◆ TEXTO DE ORIGEM:
José Santana Filho é escritor, médico e psicoterapeuta, autor de Flor de Algodão.
Como você começa o seu dia? Você tem uma rotina matinal?
Durante anos lamentei ter de acordar cedo, e, feito a maioria das pessoas, quase sempre precisei, não apenas acordar, mas sair da cama. Primeiro para estudar, depois, trabalhar. Nos últimos tempos isso mudou por completo, descobri as manhãs: “a juventude do dia”, escrevi então. Tornou-se a parte do dia que mais me agrada, a começar pela luz. Faço uns alongamentos de frente para a janela aberta, bato um papo com Bento, nosso cachorro, e vou para o café da manhã. Se não tenho compromisso de trabalho (diminuí minha carga horária profissional, em função da escrita), sento na biblioteca, que também funciona como consultório de psicoterapia, abro o computador, dou uma sapeada nos e-mails, o Facebook, e entro no arquivo da história que estou escrevendo no momento. Se houver disponibilidade, fico por ali até a hora do almoço.
Em que hora do dia você sente que trabalha melhor? Você tem algum ritual de preparação para a escrita?

◆ REGISTROS LISTADOS:
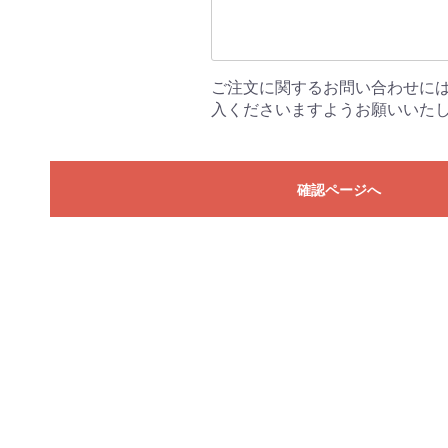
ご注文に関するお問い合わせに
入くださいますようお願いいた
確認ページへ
* * *
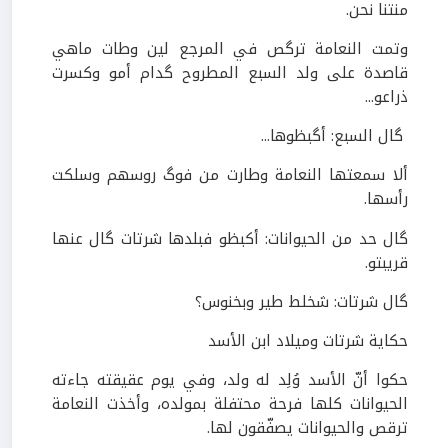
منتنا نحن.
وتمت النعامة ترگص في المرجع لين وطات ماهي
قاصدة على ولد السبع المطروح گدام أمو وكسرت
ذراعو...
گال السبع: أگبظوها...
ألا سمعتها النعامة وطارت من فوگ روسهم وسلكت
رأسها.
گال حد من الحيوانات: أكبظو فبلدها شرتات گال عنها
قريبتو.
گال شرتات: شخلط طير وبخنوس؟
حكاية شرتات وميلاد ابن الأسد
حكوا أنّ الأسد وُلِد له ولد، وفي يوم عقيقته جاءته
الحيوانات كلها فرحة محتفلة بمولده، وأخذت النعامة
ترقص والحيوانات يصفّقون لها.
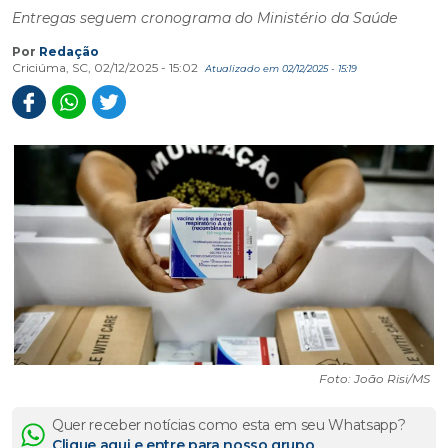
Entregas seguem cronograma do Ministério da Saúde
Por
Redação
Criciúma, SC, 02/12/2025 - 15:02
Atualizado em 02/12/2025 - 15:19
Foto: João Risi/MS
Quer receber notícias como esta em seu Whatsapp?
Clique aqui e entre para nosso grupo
==
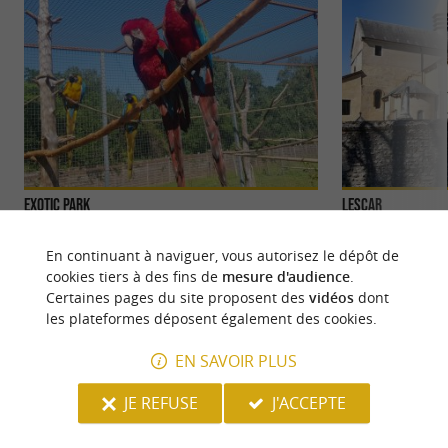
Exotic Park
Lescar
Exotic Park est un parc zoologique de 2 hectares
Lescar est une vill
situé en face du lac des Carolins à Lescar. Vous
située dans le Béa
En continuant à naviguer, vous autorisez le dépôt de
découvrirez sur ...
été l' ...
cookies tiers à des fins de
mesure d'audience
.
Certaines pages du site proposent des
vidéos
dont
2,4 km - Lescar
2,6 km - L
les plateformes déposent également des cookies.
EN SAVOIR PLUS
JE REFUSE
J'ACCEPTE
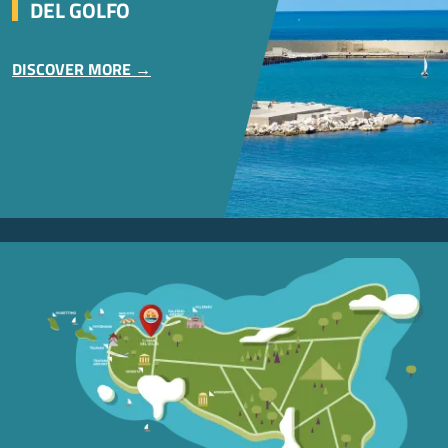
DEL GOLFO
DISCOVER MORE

◆ REQUISITOS DAS TAREFAS:
[1] Repita fielmente o trecho da entrevista com José Santana Filho que vai de "Como você começa" até "hora do almoço.".
[2] Prossiga com a entrevista com José Santana Filho a partir do ponto em que ela termina.

◆ RESPOSTAS DADAS:
[1]
Como você começa o seu dia? Você tem uma rotina matinal?
Durante anos lamentei ter de acordar cedo, e, feito a maioria das pessoas, quase sempre precisei, não apenas acordar, mas sair da cama. Primeiro para estudar, depois, trabalhar. Nos últimos tempos isso mudou por completo, descobri as manhãs: “a juventude do dia”, escrevi então. Tornou-se a parte do dia que mais me agrada, a começar pela luz. Faço uns alongamentos de frente para a janela aberta, bato um papo com Bento, nosso cachorro, e vou para o café da manhã. Se não tenho compromisso de trabalho (diminuí minha carga horária profissional, em função da escrita), sento na biblioteca, que também funciona como consultório de psicoterapia, abro o computador, dou uma sapeada nos e-mails, o Facebook, e entro no arquivo da história que estou escrevendo no momento. Se houver disponibilidade, fico por ali até a hora do almoço.

[2]
Pela manhã. Naquela zona flutuante entre sono e vigília ocorre uma percepção do mundo quase onírica, ainda não inteiramente intermediada pela razão. Isso é bom, porque não acredito em escrita (em arte) sem liberdade interna, arrebatamento, permissividade. Além disso, esse momento quase sempre se acompanha do vigor físico necessário à sua execução. Costumo acordar bem disposto e de bom humor.
Não tenho ritual de preparação para a escrita, só preciso de recolhimento e silêncio, ainda que relativo. Às vezes deixo algum som de fundo, talvez uma ópera, um cântico sacro ou outro tipo de música distante do meu dia-a-dia, capaz de me fazer companhia, mas não de me dispersar.
Você escreve um pouco todos os dias ou em períodos concentrados? Você tem uma meta de escrita diária?
Escrevo praticamente todos os dias de segunda à sexta, incluindo aí as reescritas, elas nunca têm hora para acontecer. Se estou com um projeto em andamento, o notebook dorme no chão, ao lado da cama. Não hesito em abrir o arquivo e mexer nele, seja a hora que for. Não me dou bem com metas em literatura. Talvez por ser uma atividade paralela (minha atividade formal é a medicina), ainda tem sido possível mantê-la descompromissada de qualquer coisa que não minha demanda pessoal. Recentemente decidi participar de um concurso de contos, e me impus certa carga de trabalho em função das exigências do edital, número de páginas, prazo de entrega, etc. Não gostei. Evidente que a escrita é, sobretudo, trabalho, entretanto este compromisso formal, aliado à escassez de tempo, à obrigação de criar, de certa maneira me indispôs com a própria criação, e isso, para minha surpresa, me emperrou. Acabei perdendo o prazo de inscrição.
Como é o seu processo de escrita? Uma vez que você compilou notas suficientes, é difícil começar? Como você se move da pesquisa para a escrita?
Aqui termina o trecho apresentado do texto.